Obviously, there are elements of this that are true: you can’t ban wearing religious garb or taking time off for religious holidays in the name of a secular workplace, but I found it very uncomfortable and inappropriate to suggest that wanting a workplace to be largely free of religion is discriminatory. I’m struggling with how to express my discomfort with this, as I get the sense a lot of my colleagues think it’s our duty, as staff who are not part of this religion, to take whatever training we’ve been given at face value, and given there are already difficult power dynamics in play when most of the staff don’t share the beliefs of these students. I also know that this training isn’t going to materially impact our actual policies, so maybe it isn’t worth saying anything at all. Is there any way to raise my discomfort, and is it worth trying?


If there were things in the training that were factually inaccurate about employers’ legal obligations, you should definitely raise that; your institution presumably doesn’t want trainings where objectively incorrect info is being given out.

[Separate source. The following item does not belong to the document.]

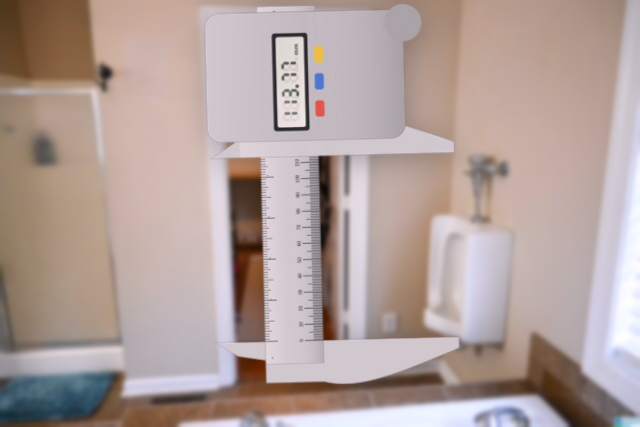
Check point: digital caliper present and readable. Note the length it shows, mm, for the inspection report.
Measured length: 113.77 mm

But I can’t quite tell if that was the case. Whether or not it’s true that employers have to allow staff to openly practice and discuss their religious beliefs depends on the specifics of what “openly practice and discuss” means. Does that mean unwelcome proselytizing to colleagues (which is something that employers cannot allow)? Allowing a bible study group to operate while people are supposed to be working? (They can legally prohibit that.) Giving people time to pray if they’re supposed to pray at a certain time of day? (Must be allowed.) Or just openly talking about their beliefs and practices? (Must be allowed in most cases.) So it depends on exactly what was said at the training.

The proselytizing was inappropriate regardless, but whether to raise that probably depends on how flagrant it was (as well as, realistically, how much capital it will take to push back).